I do have some thoughts, however.

First thing: your benchtops are too low. Working at what is normal table height forces a jeweler to bend over the work in order to see detail. This is hard on the back, and eventually leads to all sorts of back ailments. The surface of a jeweler’s bench should be at about the middle of the sternum when seated, generally about 38-40" high. In the days before chairs with pneumatic height adjustment a jewelry shop would have wooden chairs in a number of heights so a jeweler could sit on one that brought the worktop to the right height for him.
At the least the benches should be fitted with bench pins. Local carpenters can make them up to your specifications.

Also, the European style, multi-seat factory bench is very cost effective as tools that are used less frequently can be easily shared by all the jeweler seated at that bench.
Here’s a photo of a modern variation on that style.

Saws, files, emery paper, pliers, etc. are kept at each seat, but less often used things, such as anvils, bench plates, dapping blocks and punches, can be put in the middle, so are easily shared. As you work in brass a tray or leather is not needed for catching filings, but a tray above the lap will keep people’s pants a bit cleaner.

Regarding your dies. You might consider case hardening them. It’s not a difficult process, though hardening and tempering the dies will take a bit of practice as it will be a home made alloy, but it should significantly improve the quality of your cuts, and probable the life of the dies. Case hardened dies should make clean up quicker, as the punch outs should be closer to the shape of the template.

» Raw data:
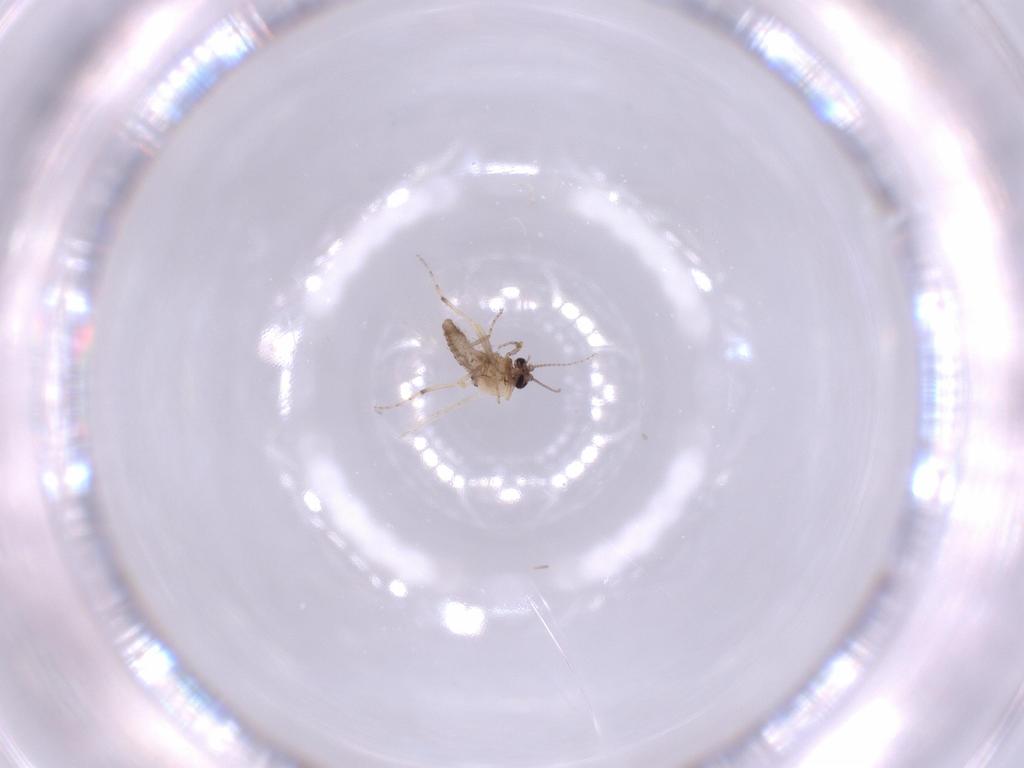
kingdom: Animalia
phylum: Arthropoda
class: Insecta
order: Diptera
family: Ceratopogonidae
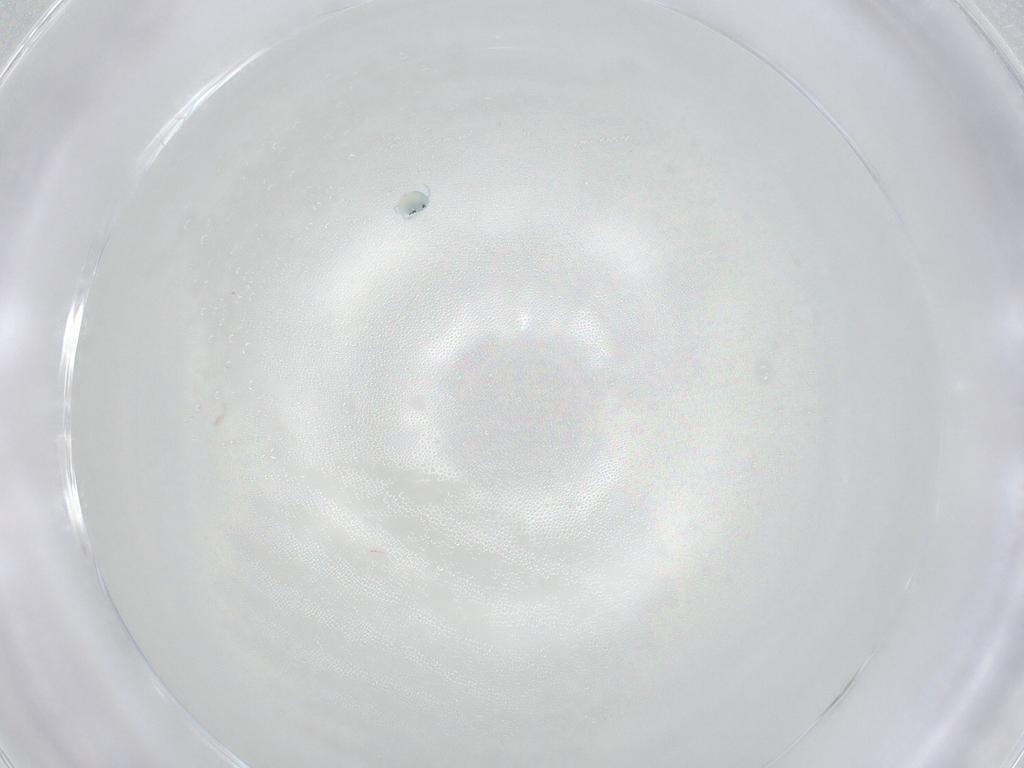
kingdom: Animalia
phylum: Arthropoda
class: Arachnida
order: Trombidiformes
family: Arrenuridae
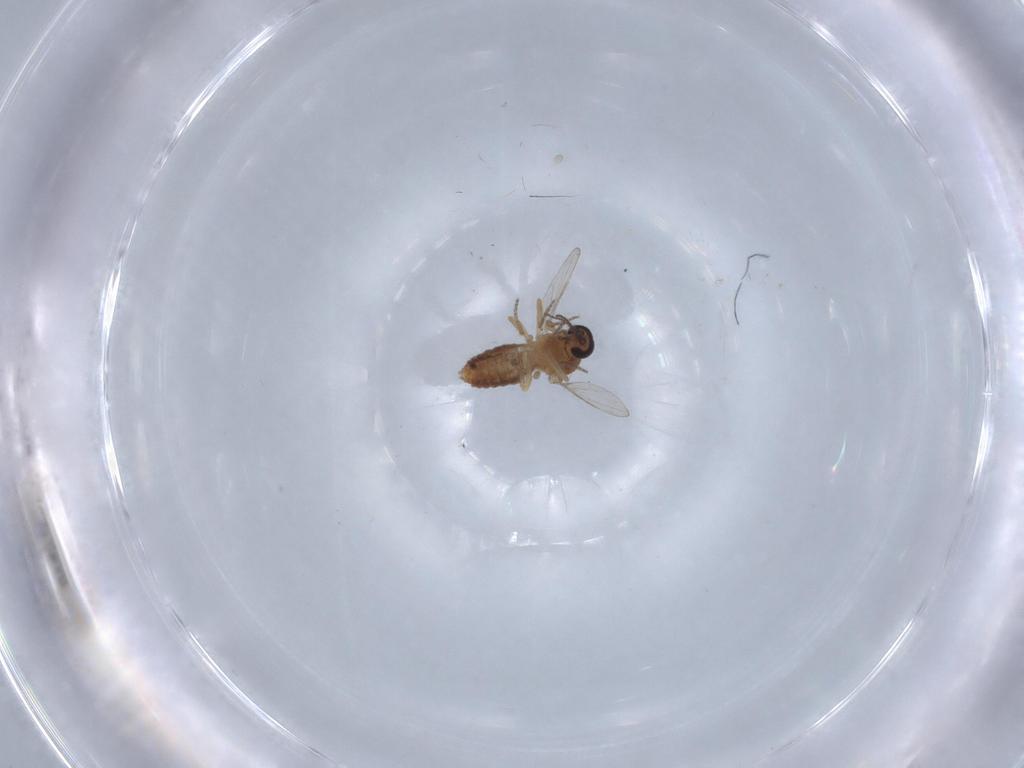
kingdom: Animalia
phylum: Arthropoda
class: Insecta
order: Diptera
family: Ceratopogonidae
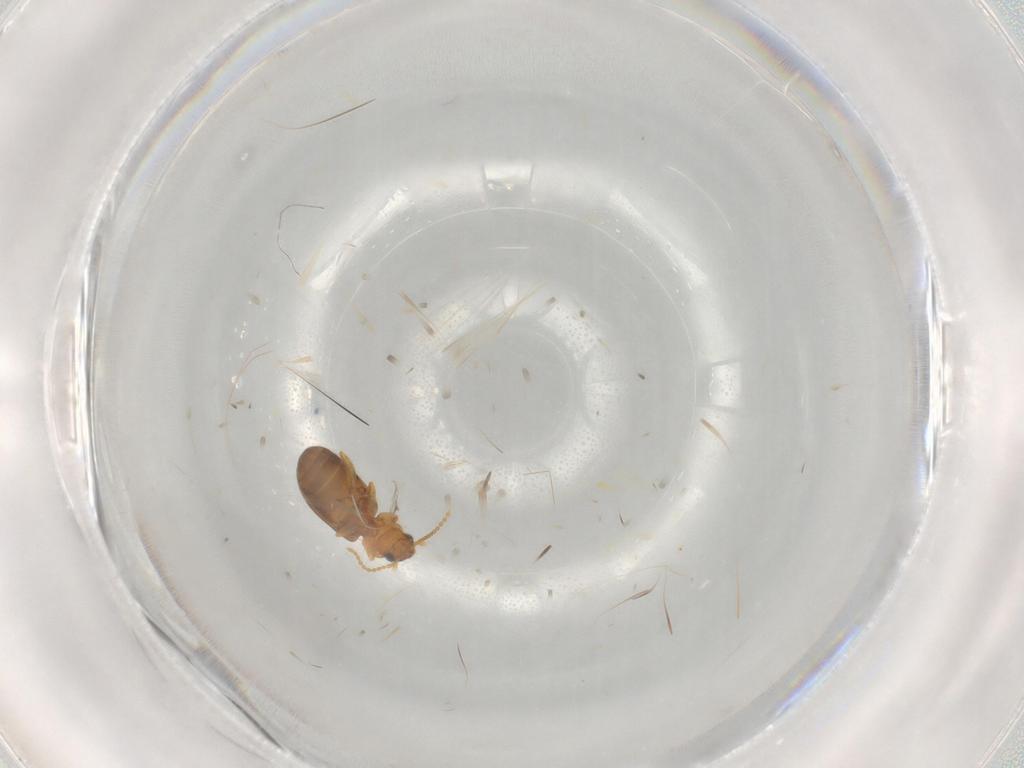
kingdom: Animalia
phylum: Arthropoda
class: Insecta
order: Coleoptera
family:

» Directive 1: According to the jeweler's bench text, why should benchtops be higher than normal table height? Answer in one to three sentences.
» Directive 2: Rewrite the stretch of the jeweler's bench text from "I do have some" through "to your specifications.", substituting "woodworkers" for "carpenters".
» Directive 3:
Decide whether each statement below agrees with the jeweler's bench text. Answer yes or no for each, and quote the words from the text that settle it.
(a) The bench surface should be at about the middle of the sternum when the jeweler is seated.
(b) Because the work is in brass, a tray or leather is needed to catch filings.
(c) Anvils and dapping blocks should be kept at each seat.

» Answer 1: At normal table height, a jeweler has to bend over the work to see detail. That is hard on the back and eventually leads to all sorts of back ailments.

» Answer 2:
I do have some thoughts, however.

First thing: your benchtops are too low. Working at what is normal table height forces a jeweler to bend over the work in order to see detail. This is hard on the back, and eventually leads to all sorts of back ailments. The surface of a jeweler’s bench should be at about the middle of the sternum when seated, generally about 38-40" high. In the days before chairs with pneumatic height adjustment a jewelry shop would have wooden chairs in a number of heights so a jeweler could sit on one that brought the worktop to the right height for him.
At the least the benches should be fitted with bench pins. Local woodworkers can make them up to your specifications.

» Answer 3:
(a) Yes: "The surface of a jeweler’s bench should be at about the middle of the sternum when seated"
(b) No: "As you work in brass a tray or leather is not needed for catching filings"
(c) No: "less often used things, such as anvils, bench plates, dapping blocks and punches, can be put in the middle"